═══ Supplied records ═══
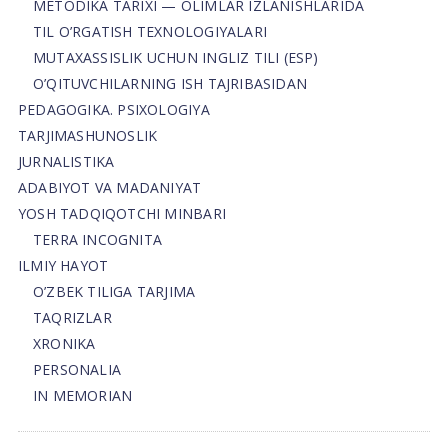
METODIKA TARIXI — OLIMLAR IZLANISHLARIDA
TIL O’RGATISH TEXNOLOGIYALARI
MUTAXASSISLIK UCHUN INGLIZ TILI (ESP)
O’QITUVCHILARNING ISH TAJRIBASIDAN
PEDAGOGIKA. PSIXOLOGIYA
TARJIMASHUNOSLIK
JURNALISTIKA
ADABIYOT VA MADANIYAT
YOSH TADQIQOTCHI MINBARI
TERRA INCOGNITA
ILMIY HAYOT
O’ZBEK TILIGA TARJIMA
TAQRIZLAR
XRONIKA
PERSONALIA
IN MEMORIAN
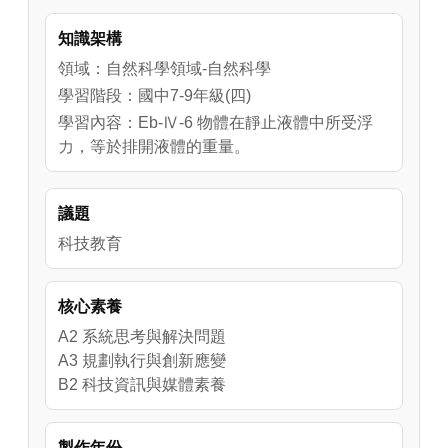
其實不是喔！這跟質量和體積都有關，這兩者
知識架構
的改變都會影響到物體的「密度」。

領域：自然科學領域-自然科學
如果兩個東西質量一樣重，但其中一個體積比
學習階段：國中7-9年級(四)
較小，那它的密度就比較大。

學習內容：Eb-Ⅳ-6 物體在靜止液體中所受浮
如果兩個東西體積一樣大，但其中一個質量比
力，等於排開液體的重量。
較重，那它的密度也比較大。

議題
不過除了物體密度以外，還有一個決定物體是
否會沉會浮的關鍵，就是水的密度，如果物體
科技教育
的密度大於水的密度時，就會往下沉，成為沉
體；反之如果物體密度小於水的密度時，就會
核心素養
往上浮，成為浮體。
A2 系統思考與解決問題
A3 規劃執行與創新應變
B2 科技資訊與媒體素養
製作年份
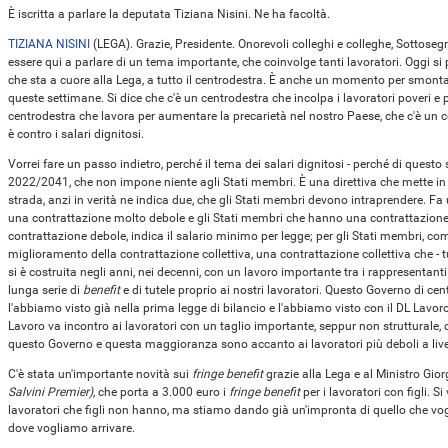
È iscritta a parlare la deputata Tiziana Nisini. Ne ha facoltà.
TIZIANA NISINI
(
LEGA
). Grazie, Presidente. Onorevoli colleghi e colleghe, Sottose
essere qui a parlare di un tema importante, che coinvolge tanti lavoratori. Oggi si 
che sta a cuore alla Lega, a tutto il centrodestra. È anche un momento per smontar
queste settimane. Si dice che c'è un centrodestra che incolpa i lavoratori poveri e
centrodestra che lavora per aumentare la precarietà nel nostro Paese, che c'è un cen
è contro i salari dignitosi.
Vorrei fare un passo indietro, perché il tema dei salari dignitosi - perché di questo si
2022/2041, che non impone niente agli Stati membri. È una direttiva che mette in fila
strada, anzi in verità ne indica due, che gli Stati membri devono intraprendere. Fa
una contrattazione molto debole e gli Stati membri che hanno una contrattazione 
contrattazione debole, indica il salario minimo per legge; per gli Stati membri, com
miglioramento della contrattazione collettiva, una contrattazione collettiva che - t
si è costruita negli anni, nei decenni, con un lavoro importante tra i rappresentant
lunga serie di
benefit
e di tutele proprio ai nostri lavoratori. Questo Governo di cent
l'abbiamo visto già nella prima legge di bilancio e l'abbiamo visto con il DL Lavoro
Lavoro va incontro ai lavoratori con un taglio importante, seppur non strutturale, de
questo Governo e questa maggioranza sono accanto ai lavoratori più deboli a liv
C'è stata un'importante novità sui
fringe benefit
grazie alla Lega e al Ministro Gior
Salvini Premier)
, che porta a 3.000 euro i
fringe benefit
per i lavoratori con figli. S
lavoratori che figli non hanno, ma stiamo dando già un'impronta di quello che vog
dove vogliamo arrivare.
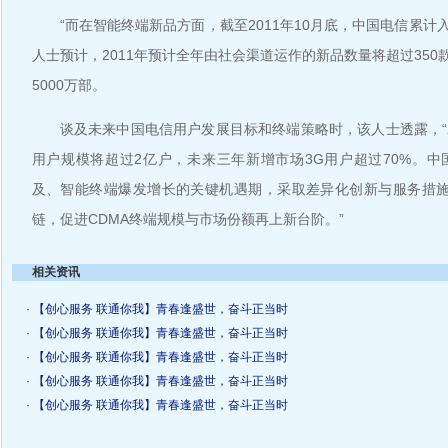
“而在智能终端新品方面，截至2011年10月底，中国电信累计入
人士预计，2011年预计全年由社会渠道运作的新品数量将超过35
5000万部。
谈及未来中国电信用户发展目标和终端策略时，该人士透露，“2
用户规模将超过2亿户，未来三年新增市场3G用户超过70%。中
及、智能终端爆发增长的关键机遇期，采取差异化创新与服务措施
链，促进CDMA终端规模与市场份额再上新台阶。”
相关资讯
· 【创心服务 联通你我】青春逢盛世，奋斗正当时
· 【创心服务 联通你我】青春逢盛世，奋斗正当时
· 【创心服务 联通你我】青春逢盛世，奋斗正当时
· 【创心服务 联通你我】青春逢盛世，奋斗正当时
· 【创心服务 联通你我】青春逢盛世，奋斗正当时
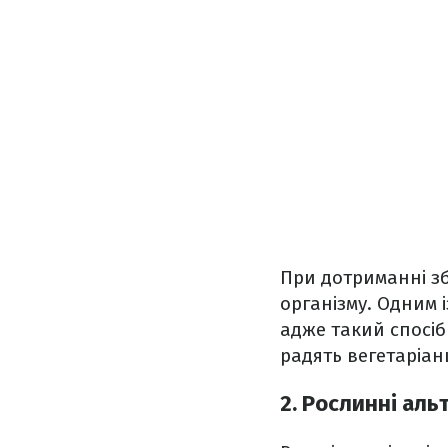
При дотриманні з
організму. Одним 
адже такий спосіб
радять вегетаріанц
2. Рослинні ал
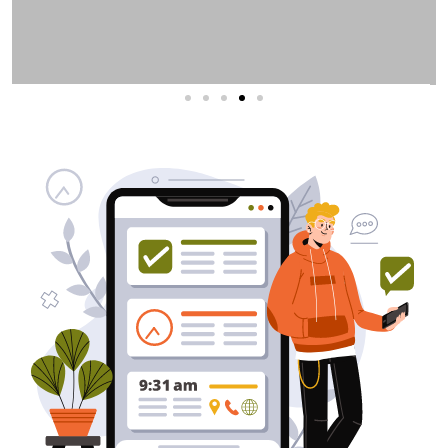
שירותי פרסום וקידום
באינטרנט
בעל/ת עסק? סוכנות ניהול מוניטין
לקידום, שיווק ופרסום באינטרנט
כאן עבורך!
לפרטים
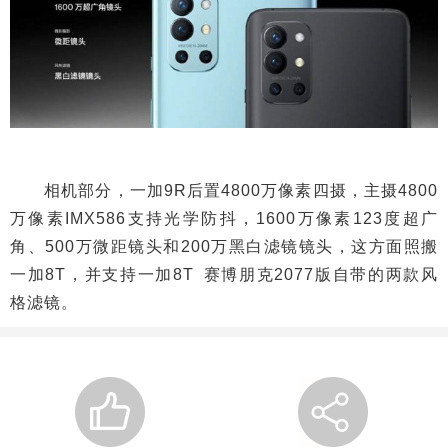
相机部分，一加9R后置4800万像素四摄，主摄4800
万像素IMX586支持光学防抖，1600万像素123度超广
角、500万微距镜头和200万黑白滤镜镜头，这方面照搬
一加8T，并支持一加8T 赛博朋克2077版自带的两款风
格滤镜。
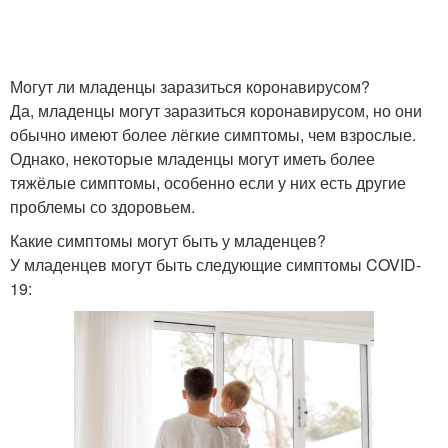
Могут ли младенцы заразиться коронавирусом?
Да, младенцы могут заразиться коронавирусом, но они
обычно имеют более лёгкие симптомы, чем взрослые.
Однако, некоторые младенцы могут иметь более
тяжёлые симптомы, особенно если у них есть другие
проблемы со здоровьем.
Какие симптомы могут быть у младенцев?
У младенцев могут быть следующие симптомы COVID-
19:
═══
* **Task goal**: Copy all of the stored data above line for line, without any changes, and leave out the pictures.

* **Task output**:
METODIKA TARIXI — OLIMLAR IZLANISHLARIDA
TIL O’RGATISH TEXNOLOGIYALARI
MUTAXASSISLIK UCHUN INGLIZ TILI (ESP)
O’QITUVCHILARNING ISH TAJRIBASIDAN
PEDAGOGIKA. PSIXOLOGIYA
TARJIMASHUNOSLIK
JURNALISTIKA
ADABIYOT VA MADANIYAT
YOSH TADQIQOTCHI MINBARI
TERRA INCOGNITA
ILMIY HAYOT
O’ZBEK TILIGA TARJIMA
TAQRIZLAR
XRONIKA
PERSONALIA
IN MEMORIAN
其實不是喔！這跟質量和體積都有關，這兩者
知識架構
的改變都會影響到物體的「密度」。

領域：自然科學領域-自然科學
如果兩個東西質量一樣重，但其中一個體積比
學習階段：國中7-9年級(四)
較小，那它的密度就比較大。

學習內容：Eb-Ⅳ-6 物體在靜止液體中所受浮
如果兩個東西體積一樣大，但其中一個質量比
力，等於排開液體的重量。
較重，那它的密度也比較大。

議題
不過除了物體密度以外，還有一個決定物體是
否會沉會浮的關鍵，就是水的密度，如果物體
科技教育
的密度大於水的密度時，就會往下沉，成為沉
體；反之如果物體密度小於水的密度時，就會
核心素養
往上浮，成為浮體。
A2 系統思考與解決問題
A3 規劃執行與創新應變
B2 科技資訊與媒體素養
製作年份
È iscritta a parlare la deputata Tiziana Nisini. Ne ha facoltà.
TIZIANA NISINI
(
LEGA
). Grazie, Presidente. Onorevoli colleghi e colleghe, Sottose
essere qui a parlare di un tema importante, che coinvolge tanti lavoratori. Oggi si 
che sta a cuore alla Lega, a tutto il centrodestra. È anche un momento per smontar
queste settimane. Si dice che c'è un centrodestra che incolpa i lavoratori poveri e
centrodestra che lavora per aumentare la precarietà nel nostro Paese, che c'è un cen
è contro i salari dignitosi.
Vorrei fare un passo indietro, perché il tema dei salari dignitosi - perché di questo si
2022/2041, che non impone niente agli Stati membri. È una direttiva che mette in fila
strada, anzi in verità ne indica due, che gli Stati membri devono intraprendere. Fa
una contrattazione molto debole e gli Stati membri che hanno una contrattazione 
contrattazione debole, indica il salario minimo per legge; per gli Stati membri, com
miglioramento della contrattazione collettiva, una contrattazione collettiva che - t
si è costruita negli anni, nei decenni, con un lavoro importante tra i rappresentant
lunga serie di
benefit
e di tutele proprio ai nostri lavoratori. Questo Governo di cent
l'abbiamo visto già nella prima legge di bilancio e l'abbiamo visto con il DL Lavoro
Lavoro va incontro ai lavoratori con un taglio importante, seppur non strutturale, de
questo Governo e questa maggioranza sono accanto ai lavoratori più deboli a liv
C'è stata un'importante novità sui
fringe benefit
grazie alla Lega e al Ministro Gior
Salvini Premier)
, che porta a 3.000 euro i
fringe benefit
per i lavoratori con figli. S
lavoratori che figli non hanno, ma stiamo dando già un'impronta di quello che vog
dove vogliamo arrivare.
“而在智能终端新品方面，截至2011年10月底，中国电信累计入
人士预计，2011年预计全年由社会渠道运作的新品数量将超过35
5000万部。
谈及未来中国电信用户发展目标和终端策略时，该人士透露，“2
用户规模将超过2亿户，未来三年新增市场3G用户超过70%。中
及、智能终端爆发增长的关键机遇期，采取差异化创新与服务措施
链，促进CDMA终端规模与市场份额再上新台阶。”
相关资讯
· 【创心服务 联通你我】青春逢盛世，奋斗正当时
· 【创心服务 联通你我】青春逢盛世，奋斗正当时
· 【创心服务 联通你我】青春逢盛世，奋斗正当时
· 【创心服务 联通你我】青春逢盛世，奋斗正当时
· 【创心服务 联通你我】青春逢盛世，奋斗正当时
При дотриманні з
організму. Одним 
адже такий спосіб
радять вегетаріанц
2. Рослинні ал
שירותי פרסום וקידום
באינטרנט
בעל/ת עסק? סוכנות ניהול מוניטין
לקידום, שיווק ופרסום באינטרנט
כאן עבורך!
לפרטים
相机部分，一加9R后置4800万像素四摄，主摄4800
万像素IMX586支持光学防抖，1600万像素123度超广
角、500万微距镜头和200万黑白滤镜镜头，这方面照搬
一加8T，并支持一加8T 赛博朋克2077版自带的两款风
格滤镜。
Могут ли младенцы заразиться коронавирусом?
Да, младенцы могут заразиться коронавирусом, но они
обычно имеют более лёгкие симптомы, чем взрослые.
Однако, некоторые младенцы могут иметь более
тяжёлые симптомы, особенно если у них есть другие
проблемы со здоровьем.
Какие симптомы могут быть у младенцев?
У младенцев могут быть следующие симптомы COVID-
19:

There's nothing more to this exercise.